» **WHAT TO DO**
Find each line of the material below in which the word "Company" occurs, and return it.
-------- DATA SECTION
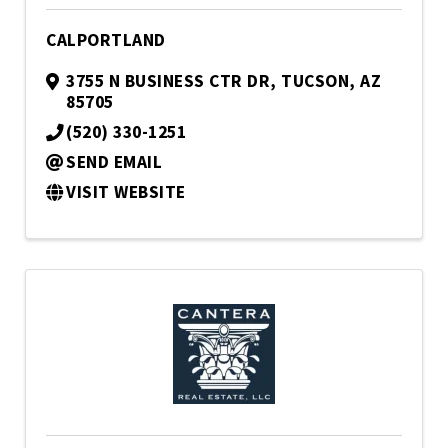
CALPORTLAND
3755 N BUSINESS CTR DR
,
TUCSON
,
AZ
85705
(520) 330-1251
SEND EMAIL
VISIT WEBSITE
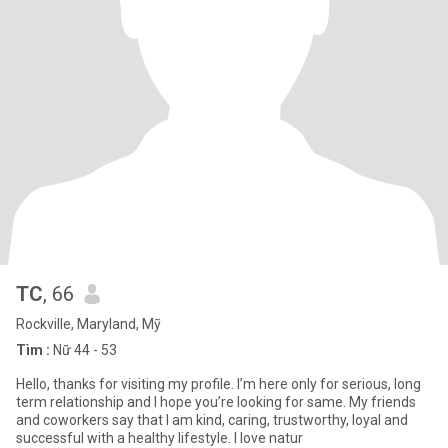
TC
, 66
Rockville, Maryland, Mỹ
Tìm :
Nữ 44 - 53
Hello, thanks for visiting my profile. I’m here only for serious, long
term relationship and I hope you’re looking for same. My friends
and coworkers say that I am kind, caring, trustworthy, loyal and
successful with a healthy lifestyle. I love natur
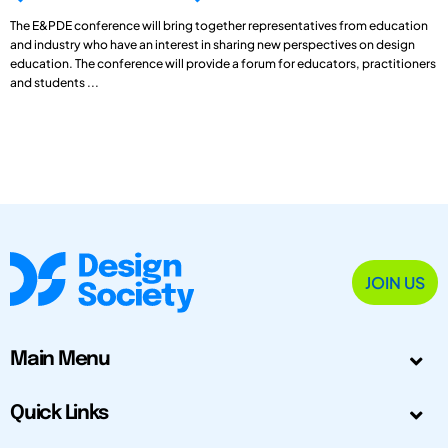
The E&PDE conference will bring together representatives from education
and industry who have an interest in sharing new perspectives on design
education. The conference will provide a forum for educators, practitioners
and students ...
JOIN US
Main Menu
Quick Links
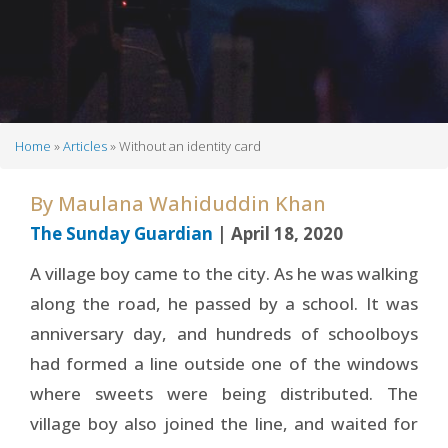
Home
Articles
Without an identity card
Breadcrumb
By
Maulana Wahiduddin Khan
The Sunday Guardian
| April 18, 2020
A village boy came to the city. As he was walking
along the road, he passed by a school. It was
anniversary day, and hundreds of schoolboys
had formed a line outside one of the windows
where sweets were being distributed. The
village boy also joined the line, and waited for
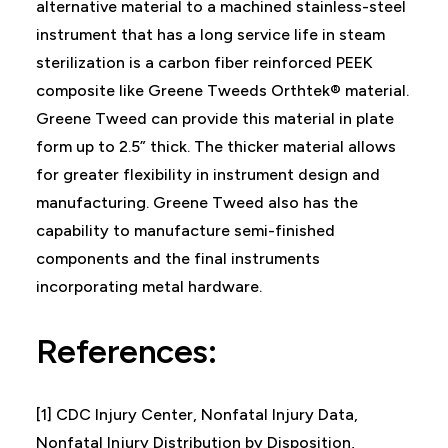
alternative material to a machined stainless-steel
instrument that has a long service life in steam
sterilization is a carbon fiber reinforced PEEK
composite like Greene Tweeds Orthtek® material.
Greene Tweed can provide this material in plate
form up to 2.5” thick. The thicker material allows
for greater flexibility in instrument design and
manufacturing. Greene Tweed also has the
capability to manufacture semi-finished
components and the final instruments
incorporating metal hardware.
References:
[1] CDC Injury Center, Nonfatal Injury Data,
Nonfatal Injury Distribution by Disposition,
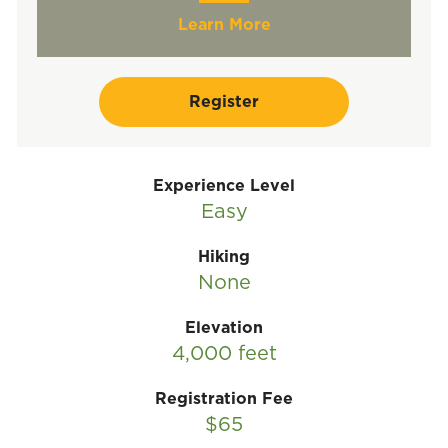
Learn More
Register
Experience Level
Easy
Hiking
None
Elevation
4,000 feet
Registration Fee
$65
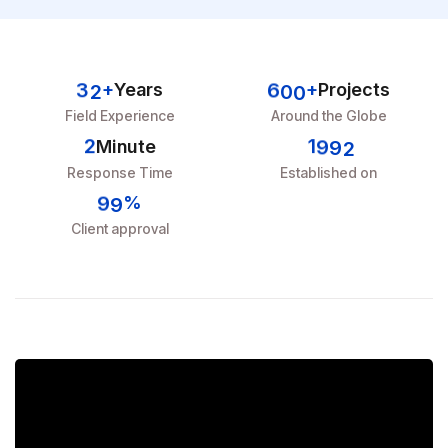
3
2
6
0
0
+
Years
+
Projects
Field Experience
Around the Globe
2
1
9
9
2
Minute
Response Time
Established on
9
9
%
Client approval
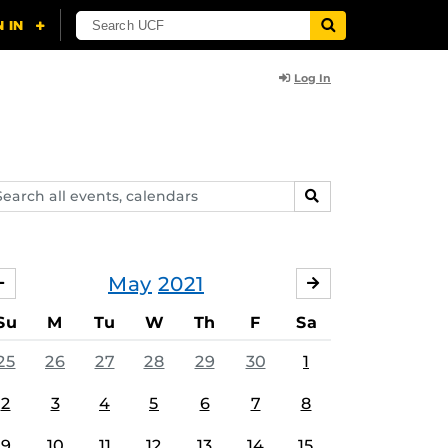
Log In
arch
SEARCH
ents,
lendars
May
2021
APRIL
JUNE
Su
M
Tu
W
Th
F
Sa
25
26
27
28
29
30
1
2
3
4
5
6
7
8
9
10
11
12
13
14
15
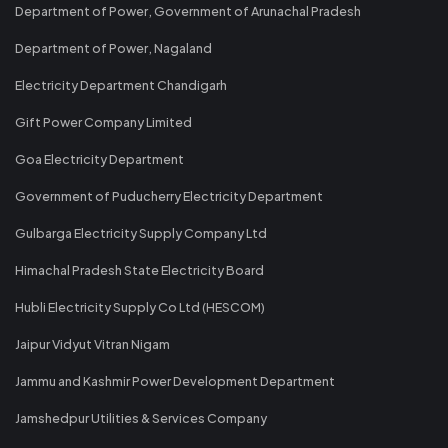
Department of Power, Government of Arunachal Pradesh
Department of Power, Nagaland
Electricity Department Chandigarh
Gift Power Company Limited
Goa Electricity Department
Government of Puducherry Electricity Department
Gulbarga Electricity Supply Company Ltd
Himachal Pradesh State Electricity Board
Hubli Electricity Supply Co Ltd (HESCOM)
Jaipur Vidyut Vitran Nigam
Jammu and Kashmir Power Development Department
Jamshedpur Utilities & Services Company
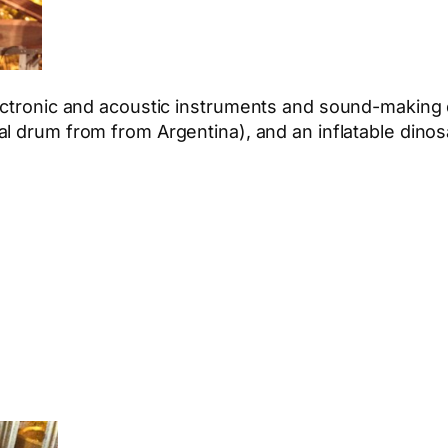
lectronic and acoustic instruments and sound-making 
l drum from from Argentina), and an inflatable dinos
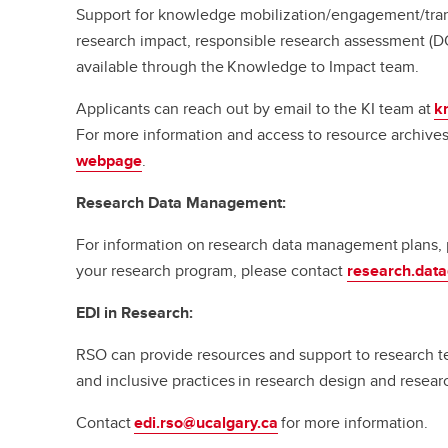
Support for knowledge mobilization/engagement/tran
research impact, responsible research assessment (D
available through the Knowledge to Impact team.
Applicants can reach out by email to the KI team at
k
For more information and access to resource archives,
webpage
.
Research Data Management:
For information on research data management plans, p
your research program, please contact
research.dat
EDI in Research:
RSO can provide resources and support to research te
and inclusive practices in research design and resea
Contact
edi.rso@ucalgary.ca
for more information.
----------------
» **SOLUTION TO THE EXERCISE**
Gift Power Company Limited
Gulbarga Electricity Supply Company Ltd
Jamshedpur Utilities & Services Company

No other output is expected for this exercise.